Mas eu ainda acreditava na sua volta - não podia sequer imaginar que tudo o que vivemos juntos fôra para ele apenas uma aventura. Devia estar cansado, com problemas financeiros. Decidi esperar. O tempo que fosse necessário. Arlindo voltaria para mim.
Nada fiz para isso. Nunca liguei ou passei em frente ao seu prédio, como era minha vontade. Fui ficando cada dia mais triste. Não rendia no trabalho, minha casa, outrora tão limpa e cheirosa, estava uma imundície. Passava o tempo todo na cama, chorando, e olhando a TV, sem ao menos enxergar a programação. E dormia. Dormia muito. Dizem que um dos sintomas da depressão é o sono.
E então, numa segunda-feira em que estava péssima, decidi faltar do trabalho para dormir mais um pouco. Acordei às 9:30 com o toque estridente do telefone. Cabelos desgrenhados, olhos colados... hálito de pizza de alho, que comera na noite anterior. Mal sabia que esse telefonema, definiria minha vida, ao menos no que se referisse a Arlindo.
- Alô?
- Sueli, minha querida?
Sentei-me na cama, assustada. Colei o telefone ainda mais ao ouvido. Não podia acreditar no que estava ouvindo. Era ele, ofegante.
- Meu amor? Minha doçura? Me ajude, por favor?
- Arlindo, meu amor! Fala, o que você quer? Fala, meu bem. Diga o que quer de mim.
Arlindo, do outro lado, murmurava, eu poderia jurar que ele estava gemendo, estava excitado. Sim, ele estava excitado.
- Lembra como fazíamos antigamente? Fala pra mim, fala. Fala como fazíamos, querida. Me faça gozar. Eu quero você, faça daquele jeitinho que só você sabe fazer...
- Mas... onde você está? Em casa? Ligando do celular?
- Não faça perguntas! - disse imperativamente - faça o que peço.

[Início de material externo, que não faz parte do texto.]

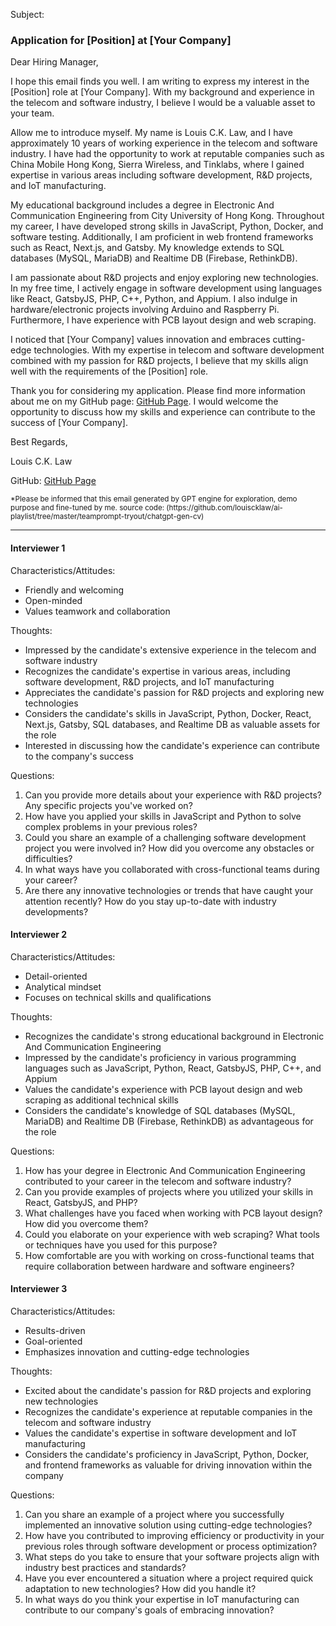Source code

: Subject:

### Application for [Position] at [Your Company]

Dear Hiring Manager,

I hope this email finds you well. I am writing to express my interest in the [Position] role at [Your Company]. With my background and experience in the telecom and software industry, I believe I would be a valuable asset to your team.

Allow me to introduce myself. My name is Louis C.K. Law, and I have approximately 10 years of working experience in the telecom and software industry. I have had the opportunity to work at reputable companies such as China Mobile Hong Kong, Sierra Wireless, and Tinklabs, where I gained expertise in various areas including software development, R&D projects, and IoT manufacturing.

My educational background includes a degree in Electronic And Communication Engineering from City University of Hong Kong. Throughout my career, I have developed strong skills in JavaScript, Python, Docker, and software testing. Additionally, I am proficient in web frontend frameworks such as React, Next.js, and Gatsby. My knowledge extends to SQL databases (MySQL, MariaDB) and Realtime DB (Firebase, RethinkDB).

I am passionate about R&D projects and enjoy exploring new technologies. In my free time, I actively engage in software development using languages like React, GatsbyJS, PHP, C++, Python, and Appium. I also indulge in hardware/electronic projects involving Arduino and Raspberry Pi. Furthermore, I have experience with PCB layout design and web scraping.

I noticed that [Your Company] values innovation and embraces cutting-edge technologies. With my expertise in telecom and software development combined with my passion for R&D projects, I believe that my skills align well with the requirements of the [Position] role.

Thank you for considering my application. Please find more information about me on my GitHub page: [GitHub Page](https://louiscklaw.github.io). I would welcome the opportunity to discuss how my skills and experience can contribute to the success of [Your Company].

Best Regards,

Louis C.K. Law

GitHub: [GitHub Page](https://louiscklaw.github.io)

<sub>
*Please be informed that this email generated by GPT engine for exploration, demo purpose and fine-tuned by me.
source code: (https://github.com/louiscklaw/ai-playlist/tree/master/teamprompt-tryout/chatgpt-gen-cv)
</sub>

---

#### Interviewer 1

Characteristics/Attitudes:
- Friendly and welcoming
- Open-minded
- Values teamwork and collaboration

Thoughts:
- Impressed by the candidate's extensive experience in the telecom and software industry
- Recognizes the candidate's expertise in various areas, including software development, R&D projects, and IoT manufacturing
- Appreciates the candidate's passion for R&D projects and exploring new technologies
- Considers the candidate's skills in JavaScript, Python, Docker, React, Next.js, Gatsby, SQL databases, and Realtime DB as valuable assets for the role
- Interested in discussing how the candidate's experience can contribute to the company's success

Questions:
1. Can you provide more details about your experience with R&D projects? Any specific projects you've worked on?
2. How have you applied your skills in JavaScript and Python to solve complex problems in your previous roles?
3. Could you share an example of a challenging software development project you were involved in? How did you overcome any obstacles or difficulties?
4. In what ways have you collaborated with cross-functional teams during your career?
5. Are there any innovative technologies or trends that have caught your attention recently? How do you stay up-to-date with industry developments?

#### Interviewer 2

Characteristics/Attitudes:
- Detail-oriented
- Analytical mindset
- Focuses on technical skills and qualifications

Thoughts:
- Recognizes the candidate's strong educational background in Electronic And Communication Engineering
- Impressed by the candidate's proficiency in various programming languages such as JavaScript, Python, React, GatsbyJS, PHP, C++, and Appium
- Values the candidate's experience with PCB layout design and web scraping as additional technical skills
- Considers the candidate's knowledge of SQL databases (MySQL, MariaDB) and Realtime DB (Firebase, RethinkDB) as advantageous for the role

Questions:
1. How has your degree in Electronic And Communication Engineering contributed to your career in the telecom and software industry?
2. Can you provide examples of projects where you utilized your skills in React, GatsbyJS, and PHP?
3. What challenges have you faced when working with PCB layout design? How did you overcome them?
4. Could you elaborate on your experience with web scraping? What tools or techniques have you used for this purpose?
5. How comfortable are you with working on cross-functional teams that require collaboration between hardware and software engineers?

#### Interviewer 3

Characteristics/Attitudes:
- Results-driven
- Goal-oriented
- Emphasizes innovation and cutting-edge technologies

Thoughts:
- Excited about the candidate's passion for R&D projects and exploring new technologies
- Recognizes the candidate's experience at reputable companies in the telecom and software industry
- Values the candidate's expertise in software development and IoT manufacturing
- Considers the candidate's proficiency in JavaScript, Python, Docker, and frontend frameworks as valuable for driving innovation within the company

Questions:
1. Can you share an example of a project where you successfully implemented an innovative solution using cutting-edge technologies?
2. How have you contributed to improving efficiency or productivity in your previous roles through software development or process optimization?
3. What steps do you take to ensure that your software projects align with industry best practices and standards?
4. Have you ever encountered a situation where a project required quick adaptation to new technologies? How did you handle it?
5. In what ways do you think your expertise in IoT manufacturing can contribute to our company's goals of embracing innovation?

E eu, sem questionar, fui dizendo coisas e me excitando também. Ambos ofegantes, falando de sexo, como se estivéssemos mesmo juntos. Fala mais meu amor, fala mais. Pega, segura, beija, assim... oh...
A respiração dele cada vez mais intensa e eu, cada vez mais feliz por acordar dessa maneira, ainda não entendendo direito o que estaria acontecendo, já divagava: ele vai voltar pra mim, ele vai. E pensando nisso, caprichava nas palavras, tudo para agradar o meu amor.
De repente, o silêncio...
- Amor? Arlindo? Gozou?
- Sim, querida. Obrigado. Gozei.
- Mas me diga, paixão... o que deu em você para me procurar nesse estado, a essa hora da manhã? Ai, que saudade, querido. Quando você vem me ver para fazermos tudo isso ao vivo e a cores? Sabe que nunca te esqueci. Sabe o quanto esperei esse momento...
- Pois é, Sueli... eu não sei
como dizer isso, mas... a verdade é que... bem... eu estou num laboratório,
fazendo um exame. Espermograma, já ouviu falar?